Movies and television are increasingly siloed. “Watch this on Netflix,” friends tell one another. “And this other show is on Amazon Prime.” Each streaming service draws you deeper and deeper into its proprietary whirlpool with recommendations and special deals. Their business models build on the old cable TV practice of bundling channels, so that viewers have to pay for a lot of junk programs just to get one popular channel such as ESPN sports.
The contrast of siloed streaming content with traditional book publishing couldn’t be more stark. You never had to walk into one bookstore for Simon & Schuster books and another bookstore for Elsevier books. A single bookstore could easily mix books from all different publishers, including obscure publishing houses tucked away in remote places. This open publishing system was not accidental, but required effort: a carefully constructed network of distributors committed to publishing diversity.
Internet services have progressed to the point where key aspects of modern life, such as web searching and videoconferencing, are commercially controlled. You can install a free software videoconferencing service on your own computer, but doing so requires substantial resources for Internet connectivity and administration.
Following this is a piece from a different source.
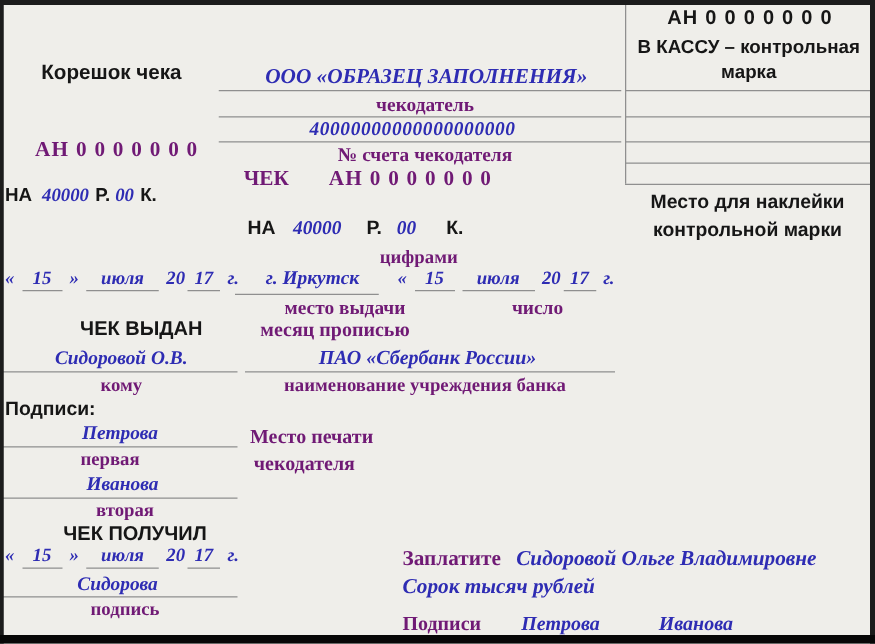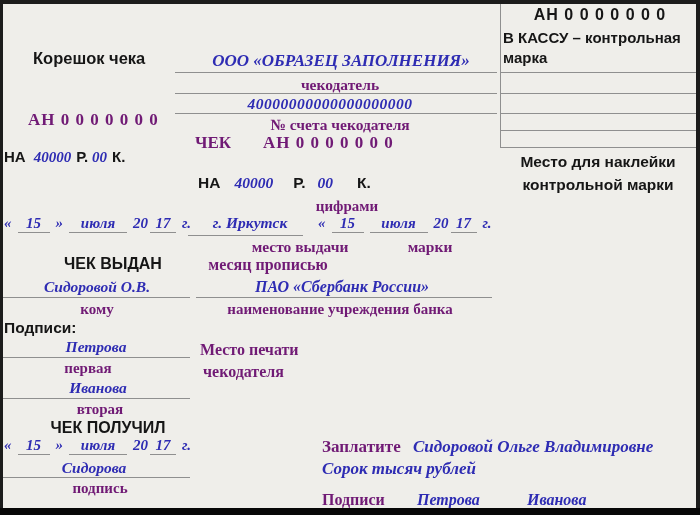"В КАССУ – контрольная марка" .txc { text-align: left -> center }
Meanwhile, people base entire businesses on commercial services such as Google Docs (in fact, I used it for reviewers of this article), treating the services as an assumed part of the modern digital infrastructure.
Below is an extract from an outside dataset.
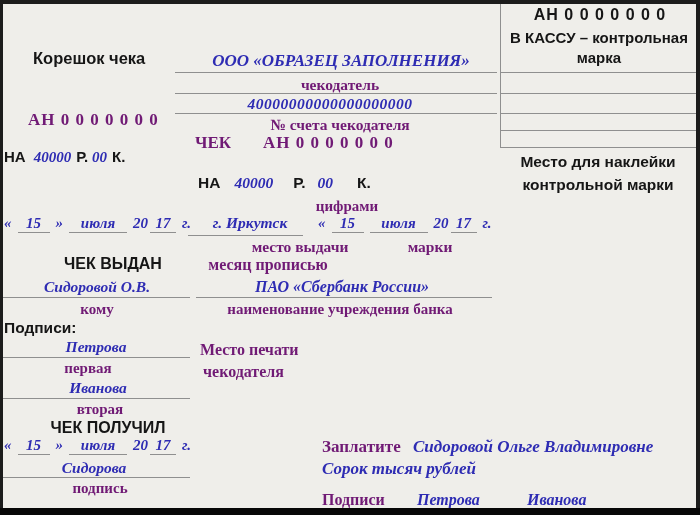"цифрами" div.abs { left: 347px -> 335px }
So the centralization of content in the hands of large copyright holders is part of a general fencing-off of culture. Publishers were long slighted by commercial Internet services, but recent policies compensate major publishers for the references made to their content by online search and social media services. These payments are reminiscent of the fee imposed on magnetic tape to compensate recording companies. Such attempts to redirect income somewhat closer to the sources of content (ultimately, one hopes, the authors and recording artists) are commendable, but can’t replace the urgent need for public spaces: The compensation mechanisms substitute oligarchy for monopoly.
No softening of the Lehman doctrine
Lehman handed control over digital content to copyright owners because he couldn’t trust the public to limit distribution and alteration of content. Now that copyright owners have virtually full control, one can only hope that they will exert a little forbearance and relax their control where the benefits to society vastly outweigh any realistic prediction of decreased profits.
Hachette v. Internet Archive grievously disappoints in this regard. Even when there is no harm, publishers will spend large sums to extend, not relax, their control. Legislatures and courts have shown little stomach for forcing compromise on them.
No court has explicitly canceled fair use or first sale—nor could one do so, because U.S. law guarantees them. Instead, the courts have employed obscure language to circumscribe fair use and first sale to the point where they barely exist in digital media. Either Congress or a court could re-establish these rights.
Public access to information loses out most of the time when large businesses take their interests to court. But at the Congressional and Administration levels, the story is sometimes more positive. Pressure on the legislative and administrative levels of government may help to restore balance to Internet practices that careen away from sharing and public participation.
Also, technology keeps evolving. Today’s heavy superstructure of digital control will eventually be undermined by some innovation that probably hasn’t been anticipated. New winners and losers will emerge, and we’ll have to climb new ramparts to champion public information.